§ WHAT IS EXPECTED: Quote the records below in full, exactly as given, with the images taken out.

Lens and sensor parameters
=-=-=

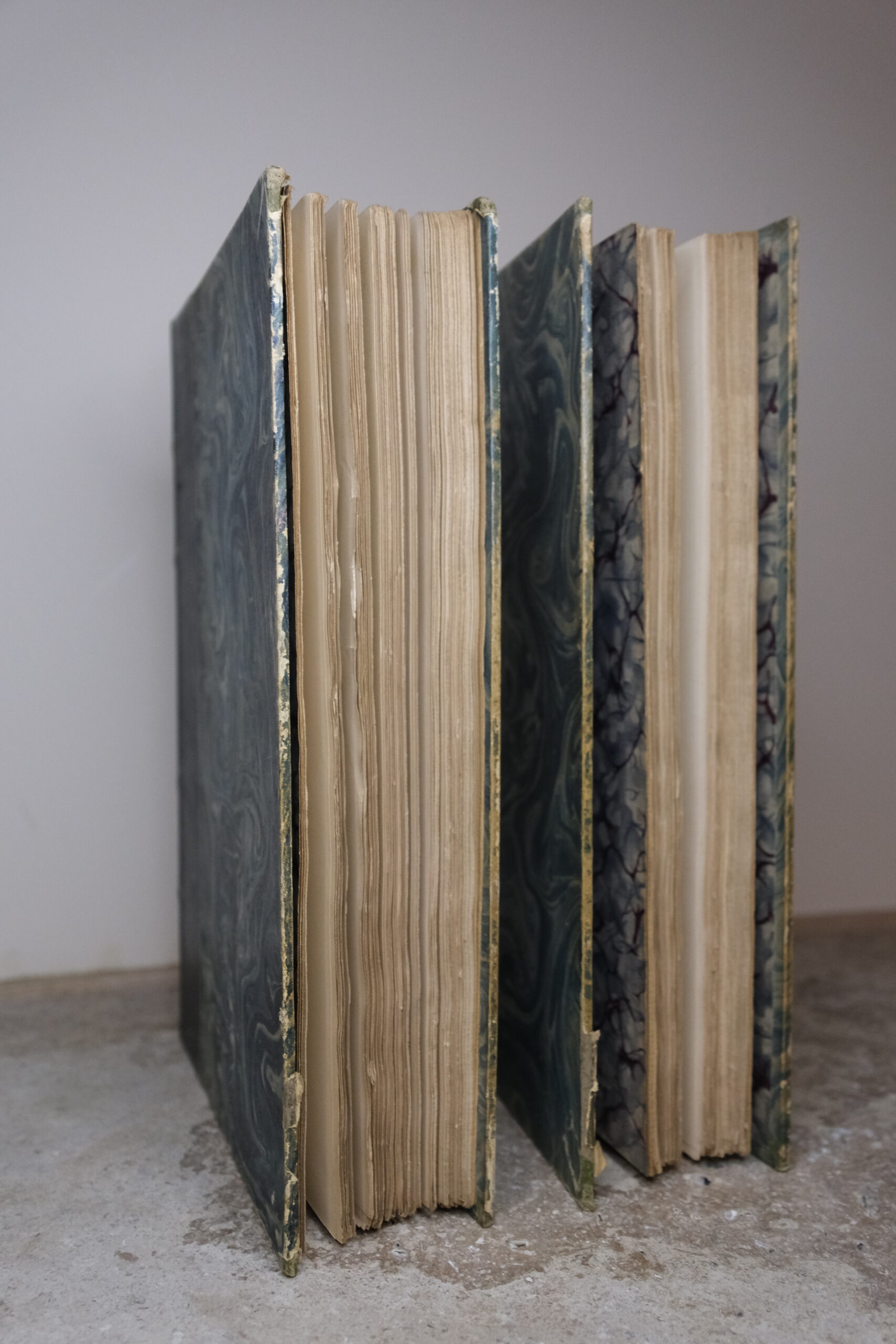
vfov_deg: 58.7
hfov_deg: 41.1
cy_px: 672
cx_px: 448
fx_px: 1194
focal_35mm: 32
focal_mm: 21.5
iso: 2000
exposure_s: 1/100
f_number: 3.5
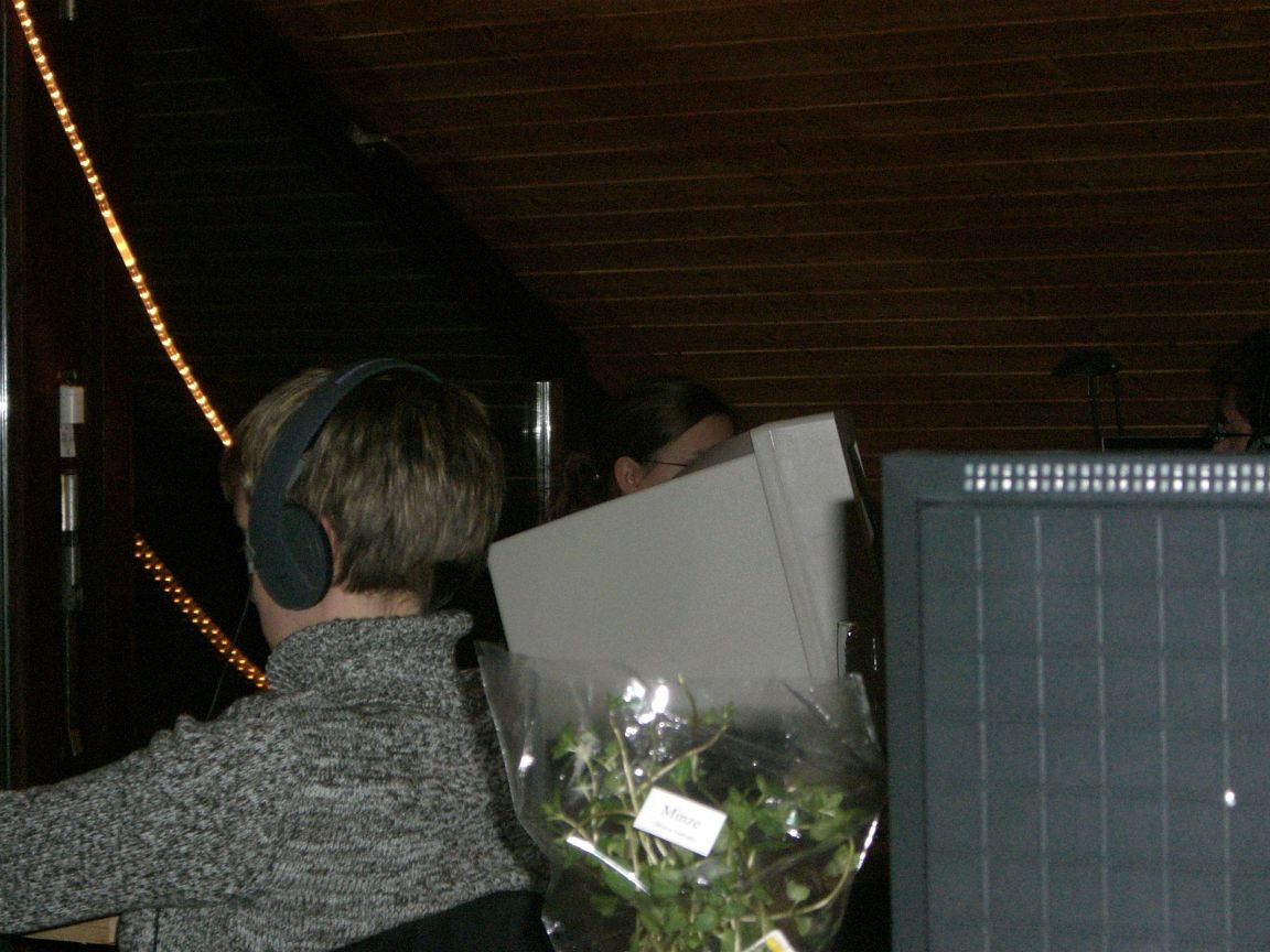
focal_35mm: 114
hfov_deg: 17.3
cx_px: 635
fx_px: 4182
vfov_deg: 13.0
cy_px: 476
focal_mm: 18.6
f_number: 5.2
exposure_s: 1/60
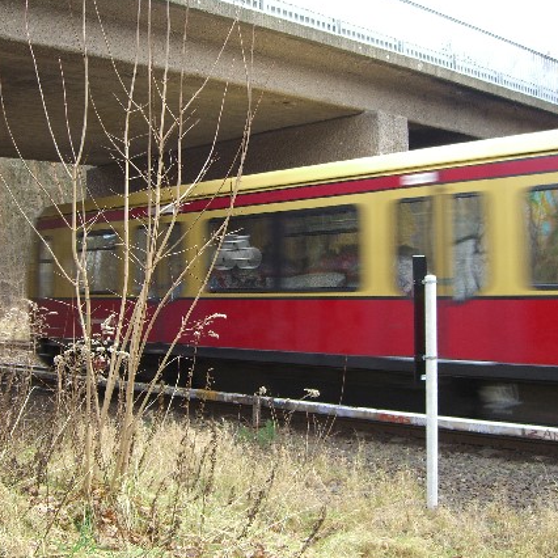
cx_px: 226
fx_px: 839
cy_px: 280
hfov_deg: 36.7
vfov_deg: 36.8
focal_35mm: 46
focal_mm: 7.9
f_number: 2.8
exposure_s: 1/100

=-=-=

§ FINAL ANSWER:
vfov_deg: 58.7
hfov_deg: 41.1
cy_px: 672
cx_px: 448
fx_px: 1194
focal_35mm: 32
focal_mm: 21.5
iso: 2000
exposure_s: 1/100
f_number: 3.5
focal_35mm: 114
hfov_deg: 17.3
cx_px: 635
fx_px: 4182
vfov_deg: 13.0
cy_px: 476
focal_mm: 18.6
f_number: 5.2
exposure_s: 1/60
cx_px: 226
fx_px: 839
cy_px: 280
hfov_deg: 36.7
vfov_deg: 36.8
focal_35mm: 46
focal_mm: 7.9
f_number: 2.8
exposure_s: 1/100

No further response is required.